Como les sucede a todos debe ser difícil para vos asimilar esta mala racha que está pasando el equipo…
Seguro, no se esperaba. Pero uno cuando encara un proyecto o empieza un nuevo trabajo piensa siempre en lo mejor. Nunca espera lo peor. Yo tengo bien en claro que se formó un plantel para pelear arriba, que está capacitado para luchar por cosas importantes y que lo vamos a encaminar hacia eso.

¿Cómo tomaste esta posibilidad que te da el club y el cuerpo técnico?
Muy bien. Agradecidos a todos. La verdad que a Coqui (por Néstor Ferraresi) no lo conocía y al profe Walter (por Soria) tampoco. Pero estoy sorprendido. Porque además de ser buenos profesionales son buena gente. Yo vengo desde afuera y me brindaron la posibilidad de trabajar sin problemas. Me abrieron las puertas y la chance de estar a la par de ellos. Así que muy contento. Desde ahí es donde yo veo que vamos a salir adelante. Todos estamos tirando para el mismo lado y no me olvido de los jugadores y los dirigentes. En este aspecto tiene que estar la clave. Esto es una cadena, y en una cadena los eslabones deben estar todos unidos. Si nos mantenemos juntos no podemos fallar.

Te encontraste con un plantel amplio, ¿trabajar con dos preparadores físicos, además de personalizar el trabajo, te permite puntualizar algunos aspectos?
Le da más calidad de trabajo a los jugadores. Es decir, tenés la posibilidad de que los muchachos que estén más relegados tengan la chance de ponerse a punto y puedan estar en ritmo cuando el técnico lo disponga.

Llegaron en un momento delicado, ¿el presente afectó el rendimiento físico?
Lógicamente. Ellos vienen golpeados en la parte anímica y no están del todo bien en lo físico. Y todo es producto de que no se dan los resultados. Vamos a ver si consiguiendo un triunfo salimos de esto. Tiene que haber un click para cambiar la mentalidad y empezar de cero de vuelta.
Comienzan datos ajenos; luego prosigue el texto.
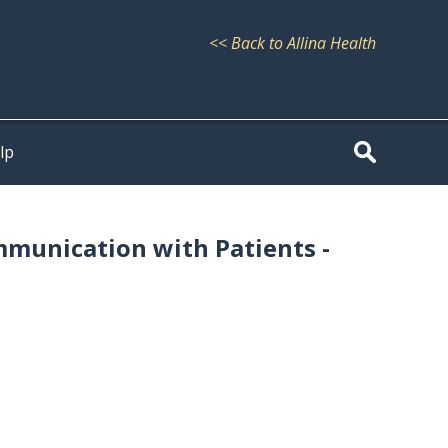
<< Back to Allina Health
lp
mmunication with Patients -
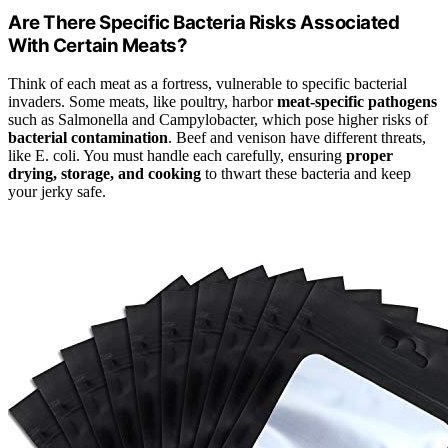
Are There Specific Bacteria Risks Associated
With Certain Meats?
Think of each meat as a fortress, vulnerable to specific bacterial
invaders. Some meats, like poultry, harbor
meat-specific pathogens
such as Salmonella and Campylobacter, which pose higher risks of
bacterial contamination
. Beef and venison have different threats,
like E. coli. You must handle each carefully, ensuring
proper
drying, storage, and cooking
to thwart these bacteria and keep
your jerky safe.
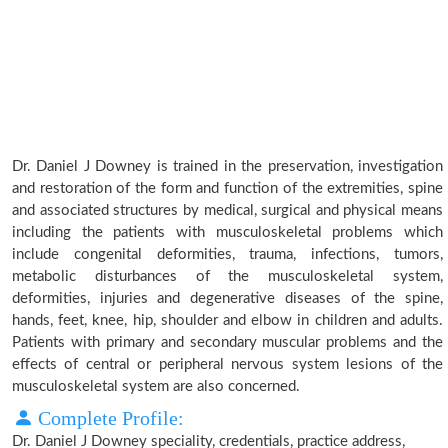
Dr. Daniel J Downey is trained in the preservation, investigation
and restoration of the form and function of the extremities, spine
and associated structures by medical, surgical and physical means
including the patients with musculoskeletal problems which
include congenital deformities, trauma, infections, tumors,
metabolic disturbances of the musculoskeletal system,
deformities, injuries and degenerative diseases of the spine,
hands, feet, knee, hip, shoulder and elbow in children and adults.
Patients with primary and secondary muscular problems and the
effects of central or peripheral nervous system lesions of the
musculoskeletal system are also concerned.
Complete Profile:
Dr. Daniel J Downey speciality, credentials, practice address,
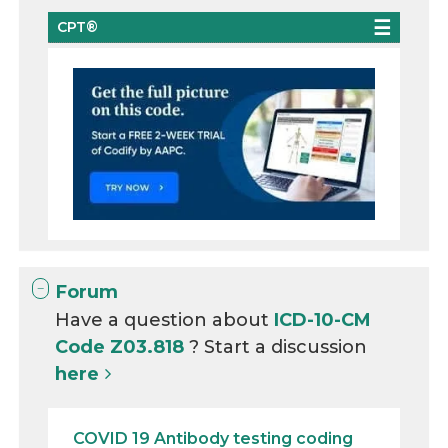
CPT®
Forum
Have a question about
ICD-10-CM
Code Z03.818
? Start a discussion
here
COVID 19 Antibody testing coding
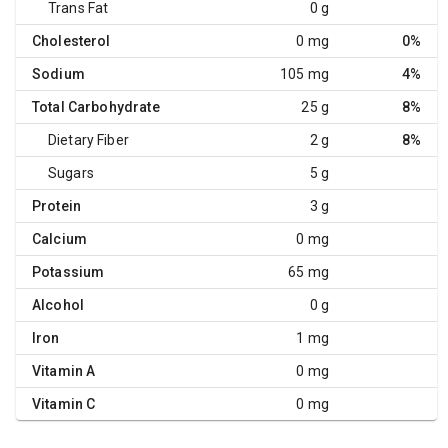
Trans Fat
0 g
Cholesterol
0 mg
0%
Sodium
105 mg
4%
Total Carbohydrate
25 g
8%
Dietary Fiber
2 g
8%
Sugars
5 g
Protein
3 g
Calcium
0 mg
Potassium
65 mg
Alcohol
0 g
Iron
1 mg
Vitamin A
0 mg
Vitamin C
0 mg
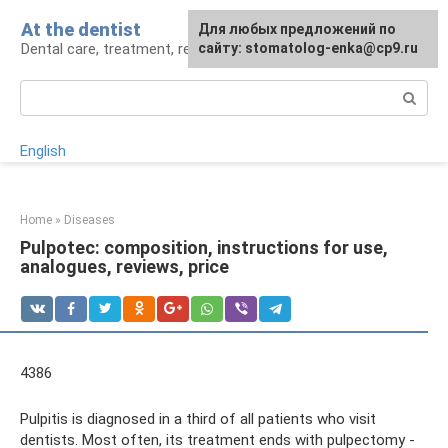
Skip
At the dentist
For any suggestions regarding
Для любых предложений по
to
Dental care, treatment, removal, prosthetics
the site:
сайту: stomatolog-enka@cp9.ru
[email protected]
content
Search:
English
Home
»
Diseases
Pulpotec: composition, instructions for use,
analogues, reviews, price
4386
Pulpitis is diagnosed in a third of all patients who visit
dentists. Most often, its treatment ends with pulpectomy -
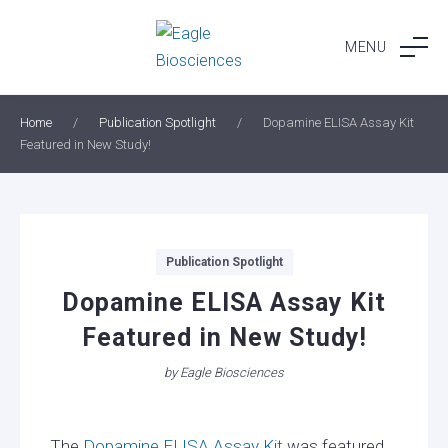
Skip
to
MENU
content
Home
/
Publication Spotlight
/
Dopamine ELISA Assay Kit
Featured in New Study!
Categories
Publication Spotlight
Dopamine ELISA Assay Kit
Featured in New Study!
by
Eagle Biosciences
The
Dopamine ELISA Assay Kit
was featured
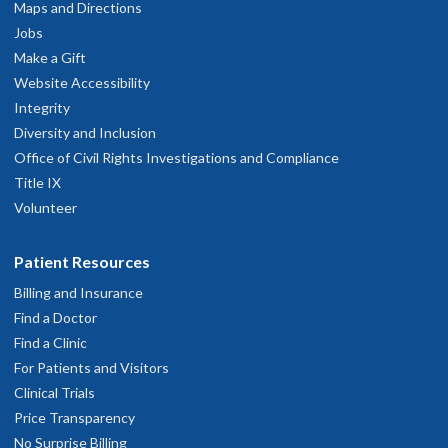
Maps and Directions
Jobs
Caring and professional
Make a Gift
une 16, 2026
Website Accessibility
Integrity
Diversity and Inclusion
 came in with a list of concerns, every one of which was thoroughly
Office of Civil Rights Investigations and Compliance
ddressed. I felt like I was given all the time I needed.
une 15, 2026
Title IX
Volunteer
Great Team working together
Patient Resources
une 13, 2026
Billing and Insurance
Find a Doctor
r Buckmaster listens intently and has a caring, kind, thoughtful
demeanor.
Find a Clinic
une 3, 2026
For Patients and Visitors
Clinical Trials
Price Transparency
he is an excellent physician and a lovely person
No Surprise Billing
une 1, 2026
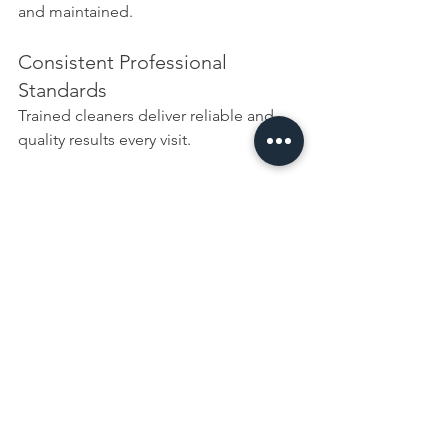
and maintained.
Consistent Professional 
Standards
Trained cleaners deliver reliable and 
quality results every visit.
Why Choose Bacteria 
Busters?
We understand that elderly cleaning is 
not just about cleanliness it’s about 
dignity, independence, and quality of 
life.
Our service combines:
Professional 
domestic cleaning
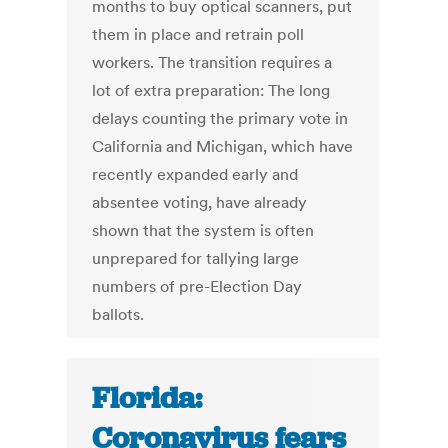
months to buy optical scanners, put
them in place and retrain poll
workers. The transition requires a
lot of extra preparation: The long
delays counting the primary vote in
California and Michigan, which have
recently expanded early and
absentee voting, have already
shown that the system is often
unprepared for tallying large
numbers of pre-Election Day
ballots.
Florida:
Coronavirus fears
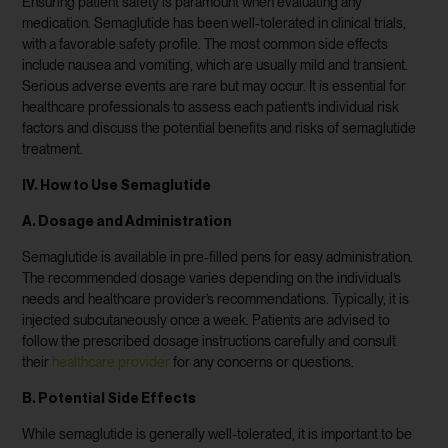
Ensuring patient safety is paramount when evaluating any
medication. Semaglutide has been well-tolerated in clinical trials,
with a favorable safety profile. The most common side effects
include nausea and vomiting, which are usually mild and transient.
Serious adverse events are rare but may occur. It is essential for
healthcare professionals to assess each patient’s individual risk
factors and discuss the potential benefits and risks of semaglutide
treatment.
IV. How to Use Semaglutide
A. Dosage and Administration
Semaglutide is available in pre-filled pens for easy administration.
The recommended dosage varies depending on the individual’s
needs and healthcare provider’s recommendations. Typically, it is
injected subcutaneously once a week. Patients are advised to
follow the prescribed dosage instructions carefully and consult
their
healthcare provider
for any concerns or questions.
B. Potential Side Effects
While semaglutide is generally well-tolerated, it is important to be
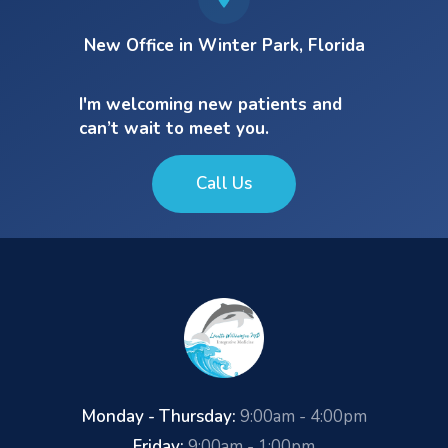
New Office in Winter Park, Florida
I'm welcoming new patients and
can’t wait to meet you.
Call Us
Monday - Thursday:
9:00am - 4:00pm
Friday:
9:00am - 1:00pm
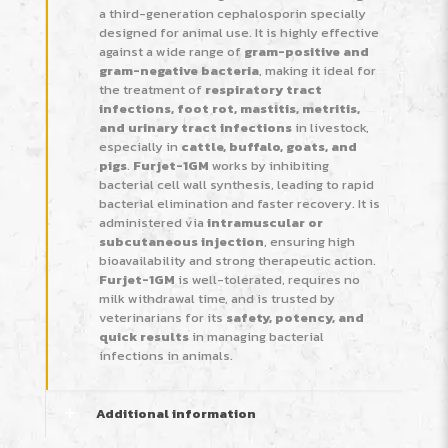
a third-generation cephalosporin specially
designed for animal use. It is highly effective
against a wide range of
gram-positive and
gram-negative bacteria
, making it ideal for
the treatment of
respiratory tract
infections, foot rot, mastitis, metritis,
and urinary tract infections
in livestock,
especially in
cattle, buffalo, goats, and
pigs
.
Furjet-1GM
works by inhibiting
bacterial cell wall synthesis, leading to rapid
bacterial elimination and faster recovery. It is
administered via
intramuscular or
subcutaneous injection
, ensuring high
bioavailability and strong therapeutic action.
Furjet-1GM
is well-tolerated, requires no
milk withdrawal time, and is trusted by
veterinarians for its
safety, potency, and
quick results
in managing bacterial
infections in animals.
Additional information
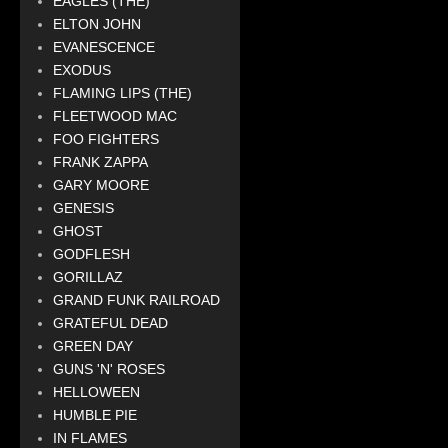
EAGLES (THE)
ELTON JOHN
EVANESCENCE
EXODUS
FLAMING LIPS (THE)
FLEETWOOD MAC
FOO FIGHTERS
FRANK ZAPPA
GARY MOORE
GENESIS
GHOST
GODFLESH
GORILLAZ
GRAND FUNK RAILROAD
GRATEFUL DEAD
GREEN DAY
GUNS 'N' ROSES
HELLOWEEN
HUMBLE PIE
IN FLAMES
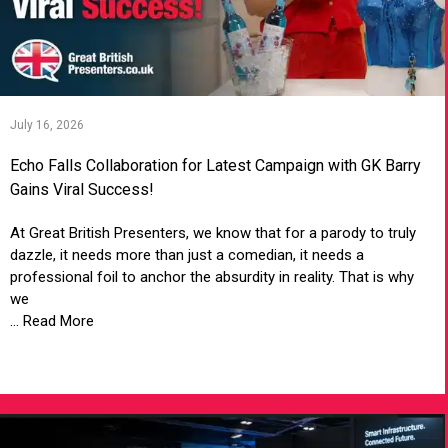
July 16, 2026
Echo Falls Collaboration for Latest Campaign with GK Barry
Gains Viral Success!
At Great British Presenters, we know that for a parody to truly
dazzle, it needs more than just a comedian, it needs a
professional foil to anchor the absurdity in reality. That is why
we
... Read More
VIEW ARTICLE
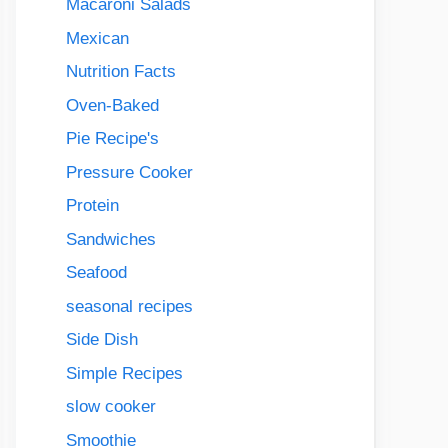
Macaroni Salads
Mexican
Nutrition Facts
Oven-Baked
Pie Recipe's
Pressure Cooker
Protein
Sandwiches
Seafood
seasonal recipes
Side Dish
Simple Recipes
slow cooker
Smoothie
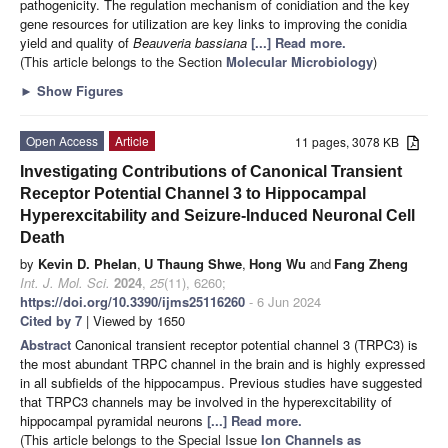
pathogenicity. The regulation mechanism of conidiation and the key
gene resources for utilization are key links to improving the conidia
yield and quality of
Beauveria bassiana
[...] Read more.
(This article belongs to the Section
Molecular Microbiology
)
►
Show Figures
Open Access
Article
11 pages, 3078 KB
Investigating Contributions of Canonical Transient
Receptor Potential Channel 3 to Hippocampal
Hyperexcitability and Seizure-Induced Neuronal Cell
Death
by
Kevin D. Phelan
,
U Thaung Shwe
,
Hong Wu
and
Fang Zheng
Int. J. Mol. Sci.
2024
,
25
(11), 6260;
https://doi.org/10.3390/ijms25116260
- 6 Jun 2024
Cited by 7
| Viewed by 1650
Abstract
Canonical transient receptor potential channel 3 (TRPC3) is
the most abundant TRPC channel in the brain and is highly expressed
in all subfields of the hippocampus. Previous studies have suggested
that TRPC3 channels may be involved in the hyperexcitability of
hippocampal pyramidal neurons
[...] Read more.
(This article belongs to the Special Issue
Ion Channels as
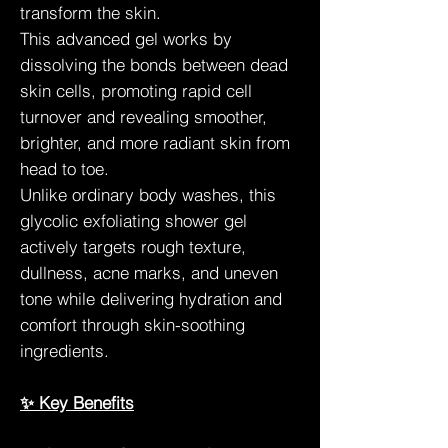
transform the skin.
This advanced gel works by
dissolving the bonds between dead
skin cells, promoting rapid cell
turnover and revealing smoother,
brighter, and more radiant skin from
head to toe.
Unlike ordinary body washes, this
glycolic exfoliating shower gel
actively targets rough texture,
dullness, acne marks, and uneven
tone while delivering hydration and
comfort through skin-soothing
ingredients.
✨ Key Benefits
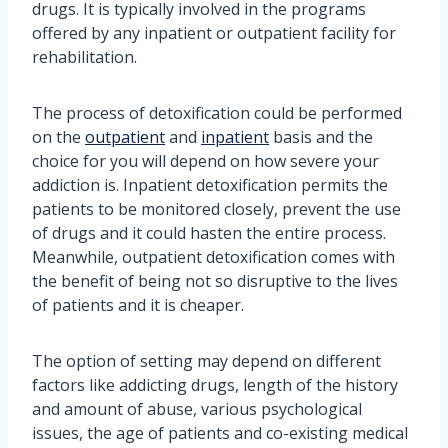
drugs. It is typically involved in the programs
offered by any inpatient or outpatient facility for
rehabilitation.
The process of detoxification could be performed
on the
outpatient
and
inpatient
basis and the
choice for you will depend on how severe your
addiction is. Inpatient detoxification permits the
patients to be monitored closely, prevent the use
of drugs and it could hasten the entire process.
Meanwhile, outpatient detoxification comes with
the benefit of being not so disruptive to the lives
of patients and it is cheaper.
The option of setting may depend on different
factors like addicting drugs, length of the history
and amount of abuse, various psychological
issues, the age of patients and co-existing medical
A muchos de los jugadores (Ruiz, Bogao, Martínez, Barros) los conoces porque los has tenido en Inferiores, ¿cómo fue reencontrarte con ellos?
Para mí fue una alegría muy grande. Cuando yo trabajaba en Inferiores quería que la mayor cantidad de chicos posibles puedan nutrir a la Primera División y hoy se cumplió. Es una satisfacción enorme verlos en un entrenamiento y defendiendo esta camiseta. Además es muy bueno porque nos conocemos mutuamente y ya saben como trabajo. Es como ahorrar un paso. Y también me permite saber a mí lo que ellos pueden dar.

Recién hablabas de los recuerdos, ¿qué fue lo primero que se te cruzó por la cabeza cuando te tocó entrar al Gallardón?
Mirá, voy a contarte algo. Ayer (por el jueves) llegue antes al entrenamiento y cuando entré al vestuario pensé que venía Jorge Ginarte. Y me vinieron un montón de cosas a la mente. Un montón de anécdotas. Yo tenía una excelente relación con él. Jorge era primo de mi suegra, entonces había un vínculo más familiar, más allá de lo laboral. Y fue como dije al principio. Un sentimiento de nostalgia y alegría a la vez.

Seguramente Jorge debe estar queriendo lo mejor para vos y para Los Andes…
Sí, ni hablar. El siempre lo quiso a Los Andes y era de Lomas. Y toda la gente del club lo sabe. Desde arriba nos está apoyando.